Il leur est reproché d’avoir exécuté des travaux nuisibles à l’eau et aux milieux aquatiques et de les avoir pollués au passage. La chambre d’agriculture, maître d’ouvrage dans cette réalisation, est sanctionnée de 40 000 euros d’amende, dont 20 000 euros avec sursis. Cependant la demande de remise en état du site, donc la destruction du barrage, n’a pas été suivie. Les prévenus ont fait appel du jugement.
« C’est une très bonne décision qui sanctionne fermement la délinquance environnementale, en espérant qu’elle soit confirmée ultérieurement », commente Alice Terrasse, avocate de France Nature Environnement (FNE). La fédération s’était constituée partie civile dans cette affaire, aux côtés de l’Association nationale pour la protection des eaux et rivières - Truites, ombres, saumons et Sepanso Aquitaine. « Ce sont des peines rarement prononcées dans des dossiers environnementaux, renchérit Florence Denier-Pasquier, vice-présidente de FNE. Mais le barrage va-t-il rester là comme une verrue ? Nous allons continuer à nous battre pour qu’il y ait un partage de l’eau avec les autres usagers, qu’on parvienne enfin à un contrat de territoire dans cette vallée. »
Tourner la page du traumatisme de Sivens
Les services de l’Etat n’en ont donc pas fini avec le casse-tête de cette retenue de 378 mètres de large, installée dans la commune de Pinel-Hauterive, au profit d’agriculteurs irrigants. Certaines de leurs vingt-huit exploitations font affaire avec des semenciers qui exigent d’elles un approvisionnement en eau sécurisé. Faute de quoi, pas de contrat. Or produire du blé pour ces sociétés rapporte jusqu’à dix fois plus que pour une coopérative classique. Les promoteurs du « lac de Caussade », comme ils l’appellent, ont fait de celui-ci un symbole de la résistance aux « oukases des Parisiens », selon l’expression de Serge Bousquet-Cassagne.
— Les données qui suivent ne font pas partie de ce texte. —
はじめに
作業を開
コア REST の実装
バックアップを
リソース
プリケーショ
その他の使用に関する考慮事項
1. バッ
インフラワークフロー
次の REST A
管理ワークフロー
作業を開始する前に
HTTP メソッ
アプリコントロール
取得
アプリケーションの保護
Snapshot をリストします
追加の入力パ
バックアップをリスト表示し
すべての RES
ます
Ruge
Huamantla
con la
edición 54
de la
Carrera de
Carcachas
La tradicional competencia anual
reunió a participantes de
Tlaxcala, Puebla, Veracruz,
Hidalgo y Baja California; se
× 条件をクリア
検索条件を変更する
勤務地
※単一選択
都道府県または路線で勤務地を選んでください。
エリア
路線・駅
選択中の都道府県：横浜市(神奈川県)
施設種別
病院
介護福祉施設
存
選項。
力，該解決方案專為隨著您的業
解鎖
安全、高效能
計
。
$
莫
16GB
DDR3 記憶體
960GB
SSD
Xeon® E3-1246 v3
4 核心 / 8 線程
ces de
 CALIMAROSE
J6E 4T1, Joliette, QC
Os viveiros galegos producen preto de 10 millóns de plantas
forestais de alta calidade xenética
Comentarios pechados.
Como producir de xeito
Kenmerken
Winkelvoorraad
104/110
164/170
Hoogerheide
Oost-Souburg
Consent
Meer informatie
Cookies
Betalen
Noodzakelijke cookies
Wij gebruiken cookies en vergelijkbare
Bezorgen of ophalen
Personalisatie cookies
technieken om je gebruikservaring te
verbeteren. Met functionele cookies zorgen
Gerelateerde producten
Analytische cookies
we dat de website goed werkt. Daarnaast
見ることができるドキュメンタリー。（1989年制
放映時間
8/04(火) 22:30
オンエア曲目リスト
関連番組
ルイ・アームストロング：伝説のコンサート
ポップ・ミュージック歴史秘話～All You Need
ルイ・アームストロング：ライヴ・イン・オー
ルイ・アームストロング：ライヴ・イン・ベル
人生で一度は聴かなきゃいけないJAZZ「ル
Depuis deux ans, le président de la chambre d’agriculture répétait à l’envi qu’il voulait ainsi tourner la page du traumatisme de Sivens – un barrage d’une hauteur de 12,80 mètres projeté dans le Tarn, avant la mort du manifestant Rémi Fraisse en octobre 2014 –, « qui a stoppé toute retenue d’eau pour mille ans ».